* **Work task**: Nothing is needed except the lines below that run from the one with "información teleinformáticos para" through the one with "informasjon når det passer dem og unngå alt", repeated exactly.

* **Entries provided**:
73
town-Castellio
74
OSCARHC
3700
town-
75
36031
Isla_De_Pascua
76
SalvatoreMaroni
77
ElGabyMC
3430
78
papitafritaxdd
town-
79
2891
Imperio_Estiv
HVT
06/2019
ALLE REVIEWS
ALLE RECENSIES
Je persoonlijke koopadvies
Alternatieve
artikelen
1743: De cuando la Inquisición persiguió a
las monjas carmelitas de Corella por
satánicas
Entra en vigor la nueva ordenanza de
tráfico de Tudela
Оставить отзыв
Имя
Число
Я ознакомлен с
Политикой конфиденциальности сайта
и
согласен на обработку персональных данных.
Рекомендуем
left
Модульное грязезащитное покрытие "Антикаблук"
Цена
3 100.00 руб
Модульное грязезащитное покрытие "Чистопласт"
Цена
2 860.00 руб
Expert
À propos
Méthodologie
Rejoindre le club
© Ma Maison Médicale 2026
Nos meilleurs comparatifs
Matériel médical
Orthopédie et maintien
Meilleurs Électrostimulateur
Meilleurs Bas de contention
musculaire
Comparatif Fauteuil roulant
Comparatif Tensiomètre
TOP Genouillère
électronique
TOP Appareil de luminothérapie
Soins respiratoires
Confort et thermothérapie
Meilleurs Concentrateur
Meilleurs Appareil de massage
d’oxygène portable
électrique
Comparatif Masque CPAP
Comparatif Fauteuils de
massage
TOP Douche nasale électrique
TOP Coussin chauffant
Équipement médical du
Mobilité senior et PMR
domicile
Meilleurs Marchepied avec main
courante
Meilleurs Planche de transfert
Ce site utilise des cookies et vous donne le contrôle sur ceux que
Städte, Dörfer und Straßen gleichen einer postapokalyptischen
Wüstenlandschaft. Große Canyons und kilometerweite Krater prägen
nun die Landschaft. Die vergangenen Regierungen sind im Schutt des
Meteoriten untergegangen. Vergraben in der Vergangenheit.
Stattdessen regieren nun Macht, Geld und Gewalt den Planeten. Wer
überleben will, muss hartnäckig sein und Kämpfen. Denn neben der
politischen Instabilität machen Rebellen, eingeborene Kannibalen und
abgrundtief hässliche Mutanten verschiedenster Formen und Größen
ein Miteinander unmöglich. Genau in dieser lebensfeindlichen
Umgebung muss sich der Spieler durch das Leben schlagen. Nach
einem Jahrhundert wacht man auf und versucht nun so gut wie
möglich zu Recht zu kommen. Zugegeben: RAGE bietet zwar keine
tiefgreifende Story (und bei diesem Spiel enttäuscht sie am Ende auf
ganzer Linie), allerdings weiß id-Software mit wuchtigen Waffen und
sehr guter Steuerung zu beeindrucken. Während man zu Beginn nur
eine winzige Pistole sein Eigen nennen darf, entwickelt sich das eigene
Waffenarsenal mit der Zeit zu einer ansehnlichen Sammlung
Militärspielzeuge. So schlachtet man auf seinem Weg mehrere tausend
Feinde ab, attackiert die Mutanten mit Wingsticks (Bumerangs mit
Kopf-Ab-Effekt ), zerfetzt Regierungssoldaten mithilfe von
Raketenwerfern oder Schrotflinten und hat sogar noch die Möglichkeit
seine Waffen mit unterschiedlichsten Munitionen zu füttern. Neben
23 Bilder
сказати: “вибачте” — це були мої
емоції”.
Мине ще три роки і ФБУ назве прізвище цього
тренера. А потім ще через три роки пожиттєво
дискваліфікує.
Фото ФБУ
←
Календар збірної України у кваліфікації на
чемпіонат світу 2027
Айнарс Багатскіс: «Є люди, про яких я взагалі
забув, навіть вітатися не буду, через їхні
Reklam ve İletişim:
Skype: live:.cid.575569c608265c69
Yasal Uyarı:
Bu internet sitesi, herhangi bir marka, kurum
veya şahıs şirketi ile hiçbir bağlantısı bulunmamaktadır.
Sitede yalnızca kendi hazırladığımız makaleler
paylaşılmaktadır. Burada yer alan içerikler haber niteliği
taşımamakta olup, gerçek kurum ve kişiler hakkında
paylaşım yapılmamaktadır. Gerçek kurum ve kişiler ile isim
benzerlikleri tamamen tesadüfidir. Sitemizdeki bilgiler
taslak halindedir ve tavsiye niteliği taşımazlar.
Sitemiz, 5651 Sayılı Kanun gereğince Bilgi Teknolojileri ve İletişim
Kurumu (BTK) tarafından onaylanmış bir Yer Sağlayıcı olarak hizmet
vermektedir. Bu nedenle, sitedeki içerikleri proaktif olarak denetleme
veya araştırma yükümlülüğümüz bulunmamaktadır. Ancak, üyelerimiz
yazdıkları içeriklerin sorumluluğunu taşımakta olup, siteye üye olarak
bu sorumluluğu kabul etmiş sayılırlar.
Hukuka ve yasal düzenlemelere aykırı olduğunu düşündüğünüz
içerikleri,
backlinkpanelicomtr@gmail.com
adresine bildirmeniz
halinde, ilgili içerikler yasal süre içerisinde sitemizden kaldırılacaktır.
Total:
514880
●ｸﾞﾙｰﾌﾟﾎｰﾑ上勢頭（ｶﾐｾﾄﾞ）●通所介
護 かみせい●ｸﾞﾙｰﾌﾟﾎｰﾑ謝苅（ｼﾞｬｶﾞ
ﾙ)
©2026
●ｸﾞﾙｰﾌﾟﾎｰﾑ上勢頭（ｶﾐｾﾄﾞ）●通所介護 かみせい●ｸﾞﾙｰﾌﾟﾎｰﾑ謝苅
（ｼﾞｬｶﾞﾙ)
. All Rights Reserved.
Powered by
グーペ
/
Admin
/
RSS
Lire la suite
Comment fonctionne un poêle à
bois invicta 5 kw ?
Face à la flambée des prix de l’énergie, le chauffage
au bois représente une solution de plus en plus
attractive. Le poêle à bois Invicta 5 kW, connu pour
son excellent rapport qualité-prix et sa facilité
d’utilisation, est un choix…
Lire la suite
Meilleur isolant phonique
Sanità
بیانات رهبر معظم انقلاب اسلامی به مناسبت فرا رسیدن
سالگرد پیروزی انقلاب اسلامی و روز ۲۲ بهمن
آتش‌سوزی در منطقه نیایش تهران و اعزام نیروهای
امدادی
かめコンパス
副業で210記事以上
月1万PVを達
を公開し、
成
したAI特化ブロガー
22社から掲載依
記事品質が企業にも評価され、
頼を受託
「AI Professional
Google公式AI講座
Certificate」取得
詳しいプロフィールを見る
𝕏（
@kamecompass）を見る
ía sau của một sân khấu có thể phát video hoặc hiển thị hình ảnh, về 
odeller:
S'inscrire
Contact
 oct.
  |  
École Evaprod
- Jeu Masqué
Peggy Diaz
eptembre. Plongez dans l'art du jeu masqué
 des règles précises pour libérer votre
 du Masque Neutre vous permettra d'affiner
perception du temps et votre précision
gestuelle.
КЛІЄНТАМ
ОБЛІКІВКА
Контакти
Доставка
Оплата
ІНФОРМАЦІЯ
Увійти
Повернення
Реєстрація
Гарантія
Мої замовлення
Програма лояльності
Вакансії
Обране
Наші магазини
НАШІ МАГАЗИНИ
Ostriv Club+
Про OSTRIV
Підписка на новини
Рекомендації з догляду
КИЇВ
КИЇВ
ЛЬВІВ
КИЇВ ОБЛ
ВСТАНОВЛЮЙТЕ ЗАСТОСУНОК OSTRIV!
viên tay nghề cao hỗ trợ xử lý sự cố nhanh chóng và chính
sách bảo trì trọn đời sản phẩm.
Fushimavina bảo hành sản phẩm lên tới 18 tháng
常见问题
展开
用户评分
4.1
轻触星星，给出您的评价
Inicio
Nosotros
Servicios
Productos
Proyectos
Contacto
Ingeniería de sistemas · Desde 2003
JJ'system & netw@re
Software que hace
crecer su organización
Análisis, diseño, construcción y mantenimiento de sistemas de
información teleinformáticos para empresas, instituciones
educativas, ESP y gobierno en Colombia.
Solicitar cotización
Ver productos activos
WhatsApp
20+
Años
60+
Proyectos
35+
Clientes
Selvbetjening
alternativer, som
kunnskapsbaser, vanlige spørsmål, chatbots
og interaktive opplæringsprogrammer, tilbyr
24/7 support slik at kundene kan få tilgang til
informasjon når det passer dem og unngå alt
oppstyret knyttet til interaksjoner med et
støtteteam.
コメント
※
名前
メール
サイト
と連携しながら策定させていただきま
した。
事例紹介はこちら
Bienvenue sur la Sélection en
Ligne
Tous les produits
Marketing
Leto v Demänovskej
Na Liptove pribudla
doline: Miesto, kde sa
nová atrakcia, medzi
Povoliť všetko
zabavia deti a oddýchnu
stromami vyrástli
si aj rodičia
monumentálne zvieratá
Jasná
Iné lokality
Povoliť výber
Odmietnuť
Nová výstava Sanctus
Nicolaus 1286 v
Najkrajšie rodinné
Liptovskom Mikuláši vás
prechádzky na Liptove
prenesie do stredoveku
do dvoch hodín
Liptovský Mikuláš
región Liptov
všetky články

* **Solution to this problem**:
información teleinformáticos para empresas, instituciones
educativas, ESP y gobierno en Colombia.
Solicitar cotización
Ver productos activos
WhatsApp
20+
Años
60+
Proyectos
35+
Clientes
Selvbetjening
alternativer, som
kunnskapsbaser, vanlige spørsmål, chatbots
og interaktive opplæringsprogrammer, tilbyr
24/7 support slik at kundene kan få tilgang til
informasjon når det passer dem og unngå alt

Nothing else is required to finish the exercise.